Cheol was so speechless he just went and hugged me tightly. He held my hand so tightly, and I saw tears forming at his eyes. I pulled my hand away, wiped his tears and kissed his forehead. Just like what he always does to calm me down and bring comfort. If before I was too scared, now that I have finally found someone who can uplift and make me believe that everything will be alright, then I have nothing to worry about. As long as we have each other , side by side, anything that goes wrong can be conquered by the two of us. A team is what we have become from this moment. 

 

"Mom and Dad? This is my boyfriend, Seungcheol" 

"Ma, pa! Joshua Hong is finally my boyfriend."

Notes:

Hi! So ayon, this work was only meant to be written and passed in our Literature class, used two of my favorite duo to portay the feelings and message I wanted to deliver. I hoped I have given justice to the story I have written.
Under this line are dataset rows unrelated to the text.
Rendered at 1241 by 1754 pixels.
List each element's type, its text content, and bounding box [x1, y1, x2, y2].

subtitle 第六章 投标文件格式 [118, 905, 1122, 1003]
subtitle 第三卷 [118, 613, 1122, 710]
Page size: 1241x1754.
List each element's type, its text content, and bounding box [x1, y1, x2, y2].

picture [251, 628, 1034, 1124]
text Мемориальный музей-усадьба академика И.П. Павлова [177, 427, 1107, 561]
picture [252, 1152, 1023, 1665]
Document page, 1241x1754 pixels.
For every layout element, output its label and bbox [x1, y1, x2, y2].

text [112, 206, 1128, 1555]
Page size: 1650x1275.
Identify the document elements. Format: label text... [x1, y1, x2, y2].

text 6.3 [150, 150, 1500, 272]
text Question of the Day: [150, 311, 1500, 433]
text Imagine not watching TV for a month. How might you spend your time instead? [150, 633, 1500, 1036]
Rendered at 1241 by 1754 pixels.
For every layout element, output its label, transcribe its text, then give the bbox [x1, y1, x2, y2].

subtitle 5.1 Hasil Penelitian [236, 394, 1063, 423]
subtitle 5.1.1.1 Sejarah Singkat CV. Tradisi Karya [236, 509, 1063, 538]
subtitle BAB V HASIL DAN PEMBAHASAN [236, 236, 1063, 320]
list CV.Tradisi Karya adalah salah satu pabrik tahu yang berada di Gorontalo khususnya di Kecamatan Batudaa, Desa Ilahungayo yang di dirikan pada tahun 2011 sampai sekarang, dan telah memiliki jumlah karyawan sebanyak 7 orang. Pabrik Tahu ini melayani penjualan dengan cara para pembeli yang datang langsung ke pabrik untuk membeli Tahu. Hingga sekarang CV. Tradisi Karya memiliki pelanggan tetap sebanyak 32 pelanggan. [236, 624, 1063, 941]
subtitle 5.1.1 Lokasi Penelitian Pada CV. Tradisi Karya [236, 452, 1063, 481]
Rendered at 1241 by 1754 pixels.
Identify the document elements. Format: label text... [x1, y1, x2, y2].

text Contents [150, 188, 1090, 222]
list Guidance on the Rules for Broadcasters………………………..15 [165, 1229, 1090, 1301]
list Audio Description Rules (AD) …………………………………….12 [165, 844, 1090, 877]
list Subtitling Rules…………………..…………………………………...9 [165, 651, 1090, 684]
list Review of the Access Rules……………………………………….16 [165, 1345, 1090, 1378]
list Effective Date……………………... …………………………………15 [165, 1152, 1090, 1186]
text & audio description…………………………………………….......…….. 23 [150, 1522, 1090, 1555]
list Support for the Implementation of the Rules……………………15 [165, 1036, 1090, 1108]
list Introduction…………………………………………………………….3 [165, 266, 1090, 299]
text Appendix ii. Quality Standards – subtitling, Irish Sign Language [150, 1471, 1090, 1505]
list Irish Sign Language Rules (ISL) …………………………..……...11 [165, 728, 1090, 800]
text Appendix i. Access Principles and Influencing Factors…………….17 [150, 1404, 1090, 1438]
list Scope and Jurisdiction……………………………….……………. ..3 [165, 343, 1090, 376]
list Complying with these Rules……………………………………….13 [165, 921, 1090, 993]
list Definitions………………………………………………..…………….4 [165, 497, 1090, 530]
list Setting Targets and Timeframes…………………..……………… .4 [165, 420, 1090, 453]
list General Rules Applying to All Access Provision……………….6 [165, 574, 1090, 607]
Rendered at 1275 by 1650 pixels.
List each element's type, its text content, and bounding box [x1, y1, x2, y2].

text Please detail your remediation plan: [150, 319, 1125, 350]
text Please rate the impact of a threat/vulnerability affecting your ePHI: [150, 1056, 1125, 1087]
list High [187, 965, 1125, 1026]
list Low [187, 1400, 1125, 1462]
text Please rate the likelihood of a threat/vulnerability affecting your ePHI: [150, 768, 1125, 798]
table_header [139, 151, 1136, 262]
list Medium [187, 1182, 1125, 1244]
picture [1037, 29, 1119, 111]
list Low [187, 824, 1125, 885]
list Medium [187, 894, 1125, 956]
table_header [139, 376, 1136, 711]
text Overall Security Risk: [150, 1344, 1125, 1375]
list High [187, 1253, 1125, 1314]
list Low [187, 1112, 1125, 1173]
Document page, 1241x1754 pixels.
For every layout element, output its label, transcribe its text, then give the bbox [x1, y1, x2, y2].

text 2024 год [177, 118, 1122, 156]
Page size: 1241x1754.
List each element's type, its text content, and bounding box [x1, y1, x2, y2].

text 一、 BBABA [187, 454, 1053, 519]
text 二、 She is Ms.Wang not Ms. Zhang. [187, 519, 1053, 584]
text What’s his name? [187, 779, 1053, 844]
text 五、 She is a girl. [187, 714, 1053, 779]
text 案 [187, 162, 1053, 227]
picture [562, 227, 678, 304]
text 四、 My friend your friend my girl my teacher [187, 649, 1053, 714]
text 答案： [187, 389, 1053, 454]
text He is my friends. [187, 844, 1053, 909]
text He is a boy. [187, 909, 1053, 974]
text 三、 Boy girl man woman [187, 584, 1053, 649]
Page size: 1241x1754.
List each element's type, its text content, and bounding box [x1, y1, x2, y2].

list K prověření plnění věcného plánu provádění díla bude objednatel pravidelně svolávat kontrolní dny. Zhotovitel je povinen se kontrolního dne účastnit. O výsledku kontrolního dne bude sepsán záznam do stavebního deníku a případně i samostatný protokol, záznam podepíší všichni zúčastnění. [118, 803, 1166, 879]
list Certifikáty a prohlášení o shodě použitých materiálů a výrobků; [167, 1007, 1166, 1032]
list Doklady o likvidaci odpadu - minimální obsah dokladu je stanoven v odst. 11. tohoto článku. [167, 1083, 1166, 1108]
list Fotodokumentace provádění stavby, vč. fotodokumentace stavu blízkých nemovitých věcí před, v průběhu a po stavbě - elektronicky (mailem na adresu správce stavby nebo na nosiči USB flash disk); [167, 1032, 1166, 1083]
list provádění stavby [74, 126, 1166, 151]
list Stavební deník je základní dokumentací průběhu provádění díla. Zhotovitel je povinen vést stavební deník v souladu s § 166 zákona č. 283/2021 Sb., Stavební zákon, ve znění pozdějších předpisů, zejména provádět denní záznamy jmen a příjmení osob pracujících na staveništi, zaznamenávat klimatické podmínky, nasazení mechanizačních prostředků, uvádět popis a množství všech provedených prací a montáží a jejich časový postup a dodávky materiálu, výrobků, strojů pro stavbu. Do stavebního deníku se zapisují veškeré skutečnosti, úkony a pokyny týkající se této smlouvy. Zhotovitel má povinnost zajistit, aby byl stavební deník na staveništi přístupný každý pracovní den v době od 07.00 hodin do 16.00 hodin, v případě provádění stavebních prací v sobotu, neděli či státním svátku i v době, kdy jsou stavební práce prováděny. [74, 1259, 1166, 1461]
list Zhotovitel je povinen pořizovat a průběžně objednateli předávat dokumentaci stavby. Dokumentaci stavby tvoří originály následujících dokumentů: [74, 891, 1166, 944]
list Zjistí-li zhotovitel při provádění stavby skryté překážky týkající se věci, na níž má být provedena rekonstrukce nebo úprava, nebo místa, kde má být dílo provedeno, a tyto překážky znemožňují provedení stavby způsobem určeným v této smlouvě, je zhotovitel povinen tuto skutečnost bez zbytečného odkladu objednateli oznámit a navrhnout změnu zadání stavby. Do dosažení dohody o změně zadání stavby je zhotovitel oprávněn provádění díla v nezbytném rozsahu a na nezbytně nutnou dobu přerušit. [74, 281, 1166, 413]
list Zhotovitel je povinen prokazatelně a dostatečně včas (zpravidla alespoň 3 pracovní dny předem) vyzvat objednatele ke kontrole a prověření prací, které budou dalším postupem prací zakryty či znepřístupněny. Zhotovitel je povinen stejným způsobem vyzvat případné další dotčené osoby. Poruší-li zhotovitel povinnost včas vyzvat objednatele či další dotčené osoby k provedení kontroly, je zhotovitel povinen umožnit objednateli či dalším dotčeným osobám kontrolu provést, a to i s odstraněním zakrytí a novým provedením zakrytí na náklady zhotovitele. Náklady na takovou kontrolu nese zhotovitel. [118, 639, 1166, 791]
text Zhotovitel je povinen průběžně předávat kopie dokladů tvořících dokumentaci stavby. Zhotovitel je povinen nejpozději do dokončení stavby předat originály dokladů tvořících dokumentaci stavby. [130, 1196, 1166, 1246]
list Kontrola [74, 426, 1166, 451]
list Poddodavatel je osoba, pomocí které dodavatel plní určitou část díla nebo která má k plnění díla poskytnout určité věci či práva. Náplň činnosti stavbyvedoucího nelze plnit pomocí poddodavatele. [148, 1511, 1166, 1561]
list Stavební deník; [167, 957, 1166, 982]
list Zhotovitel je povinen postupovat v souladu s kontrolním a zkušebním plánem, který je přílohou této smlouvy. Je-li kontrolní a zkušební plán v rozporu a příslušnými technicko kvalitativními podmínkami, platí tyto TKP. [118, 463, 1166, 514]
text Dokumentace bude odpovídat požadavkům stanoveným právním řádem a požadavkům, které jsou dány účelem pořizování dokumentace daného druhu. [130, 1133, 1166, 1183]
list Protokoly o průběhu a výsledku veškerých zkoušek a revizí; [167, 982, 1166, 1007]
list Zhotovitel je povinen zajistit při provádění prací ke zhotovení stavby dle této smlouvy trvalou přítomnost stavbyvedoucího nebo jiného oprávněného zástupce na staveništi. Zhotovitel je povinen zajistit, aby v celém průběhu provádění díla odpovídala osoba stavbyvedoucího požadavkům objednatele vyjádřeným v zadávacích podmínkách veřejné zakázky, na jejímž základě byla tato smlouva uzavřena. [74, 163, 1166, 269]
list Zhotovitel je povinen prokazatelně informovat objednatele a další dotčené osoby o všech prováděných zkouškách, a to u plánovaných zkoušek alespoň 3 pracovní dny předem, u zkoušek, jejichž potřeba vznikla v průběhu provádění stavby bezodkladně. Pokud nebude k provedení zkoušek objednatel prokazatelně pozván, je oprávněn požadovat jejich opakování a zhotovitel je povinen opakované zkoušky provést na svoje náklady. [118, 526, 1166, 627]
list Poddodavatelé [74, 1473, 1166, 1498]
I would also like to thank the people who have given off their advice and suggestions in writing this story to Xian, Mary, ate Dani and ate Emy, a huge thank you to you guys! It was my first time to write and finish a story, normally I would have this idea in my head, start to write it and in the long run I would find it hard to give it an ending and such. But with this short fic, I have finally achieved what I have been dreaming of, writing a fic. I hope you'll like it as much I had liked it hehe. It would be nice to hear your thoughts, feedbacks and criticisms.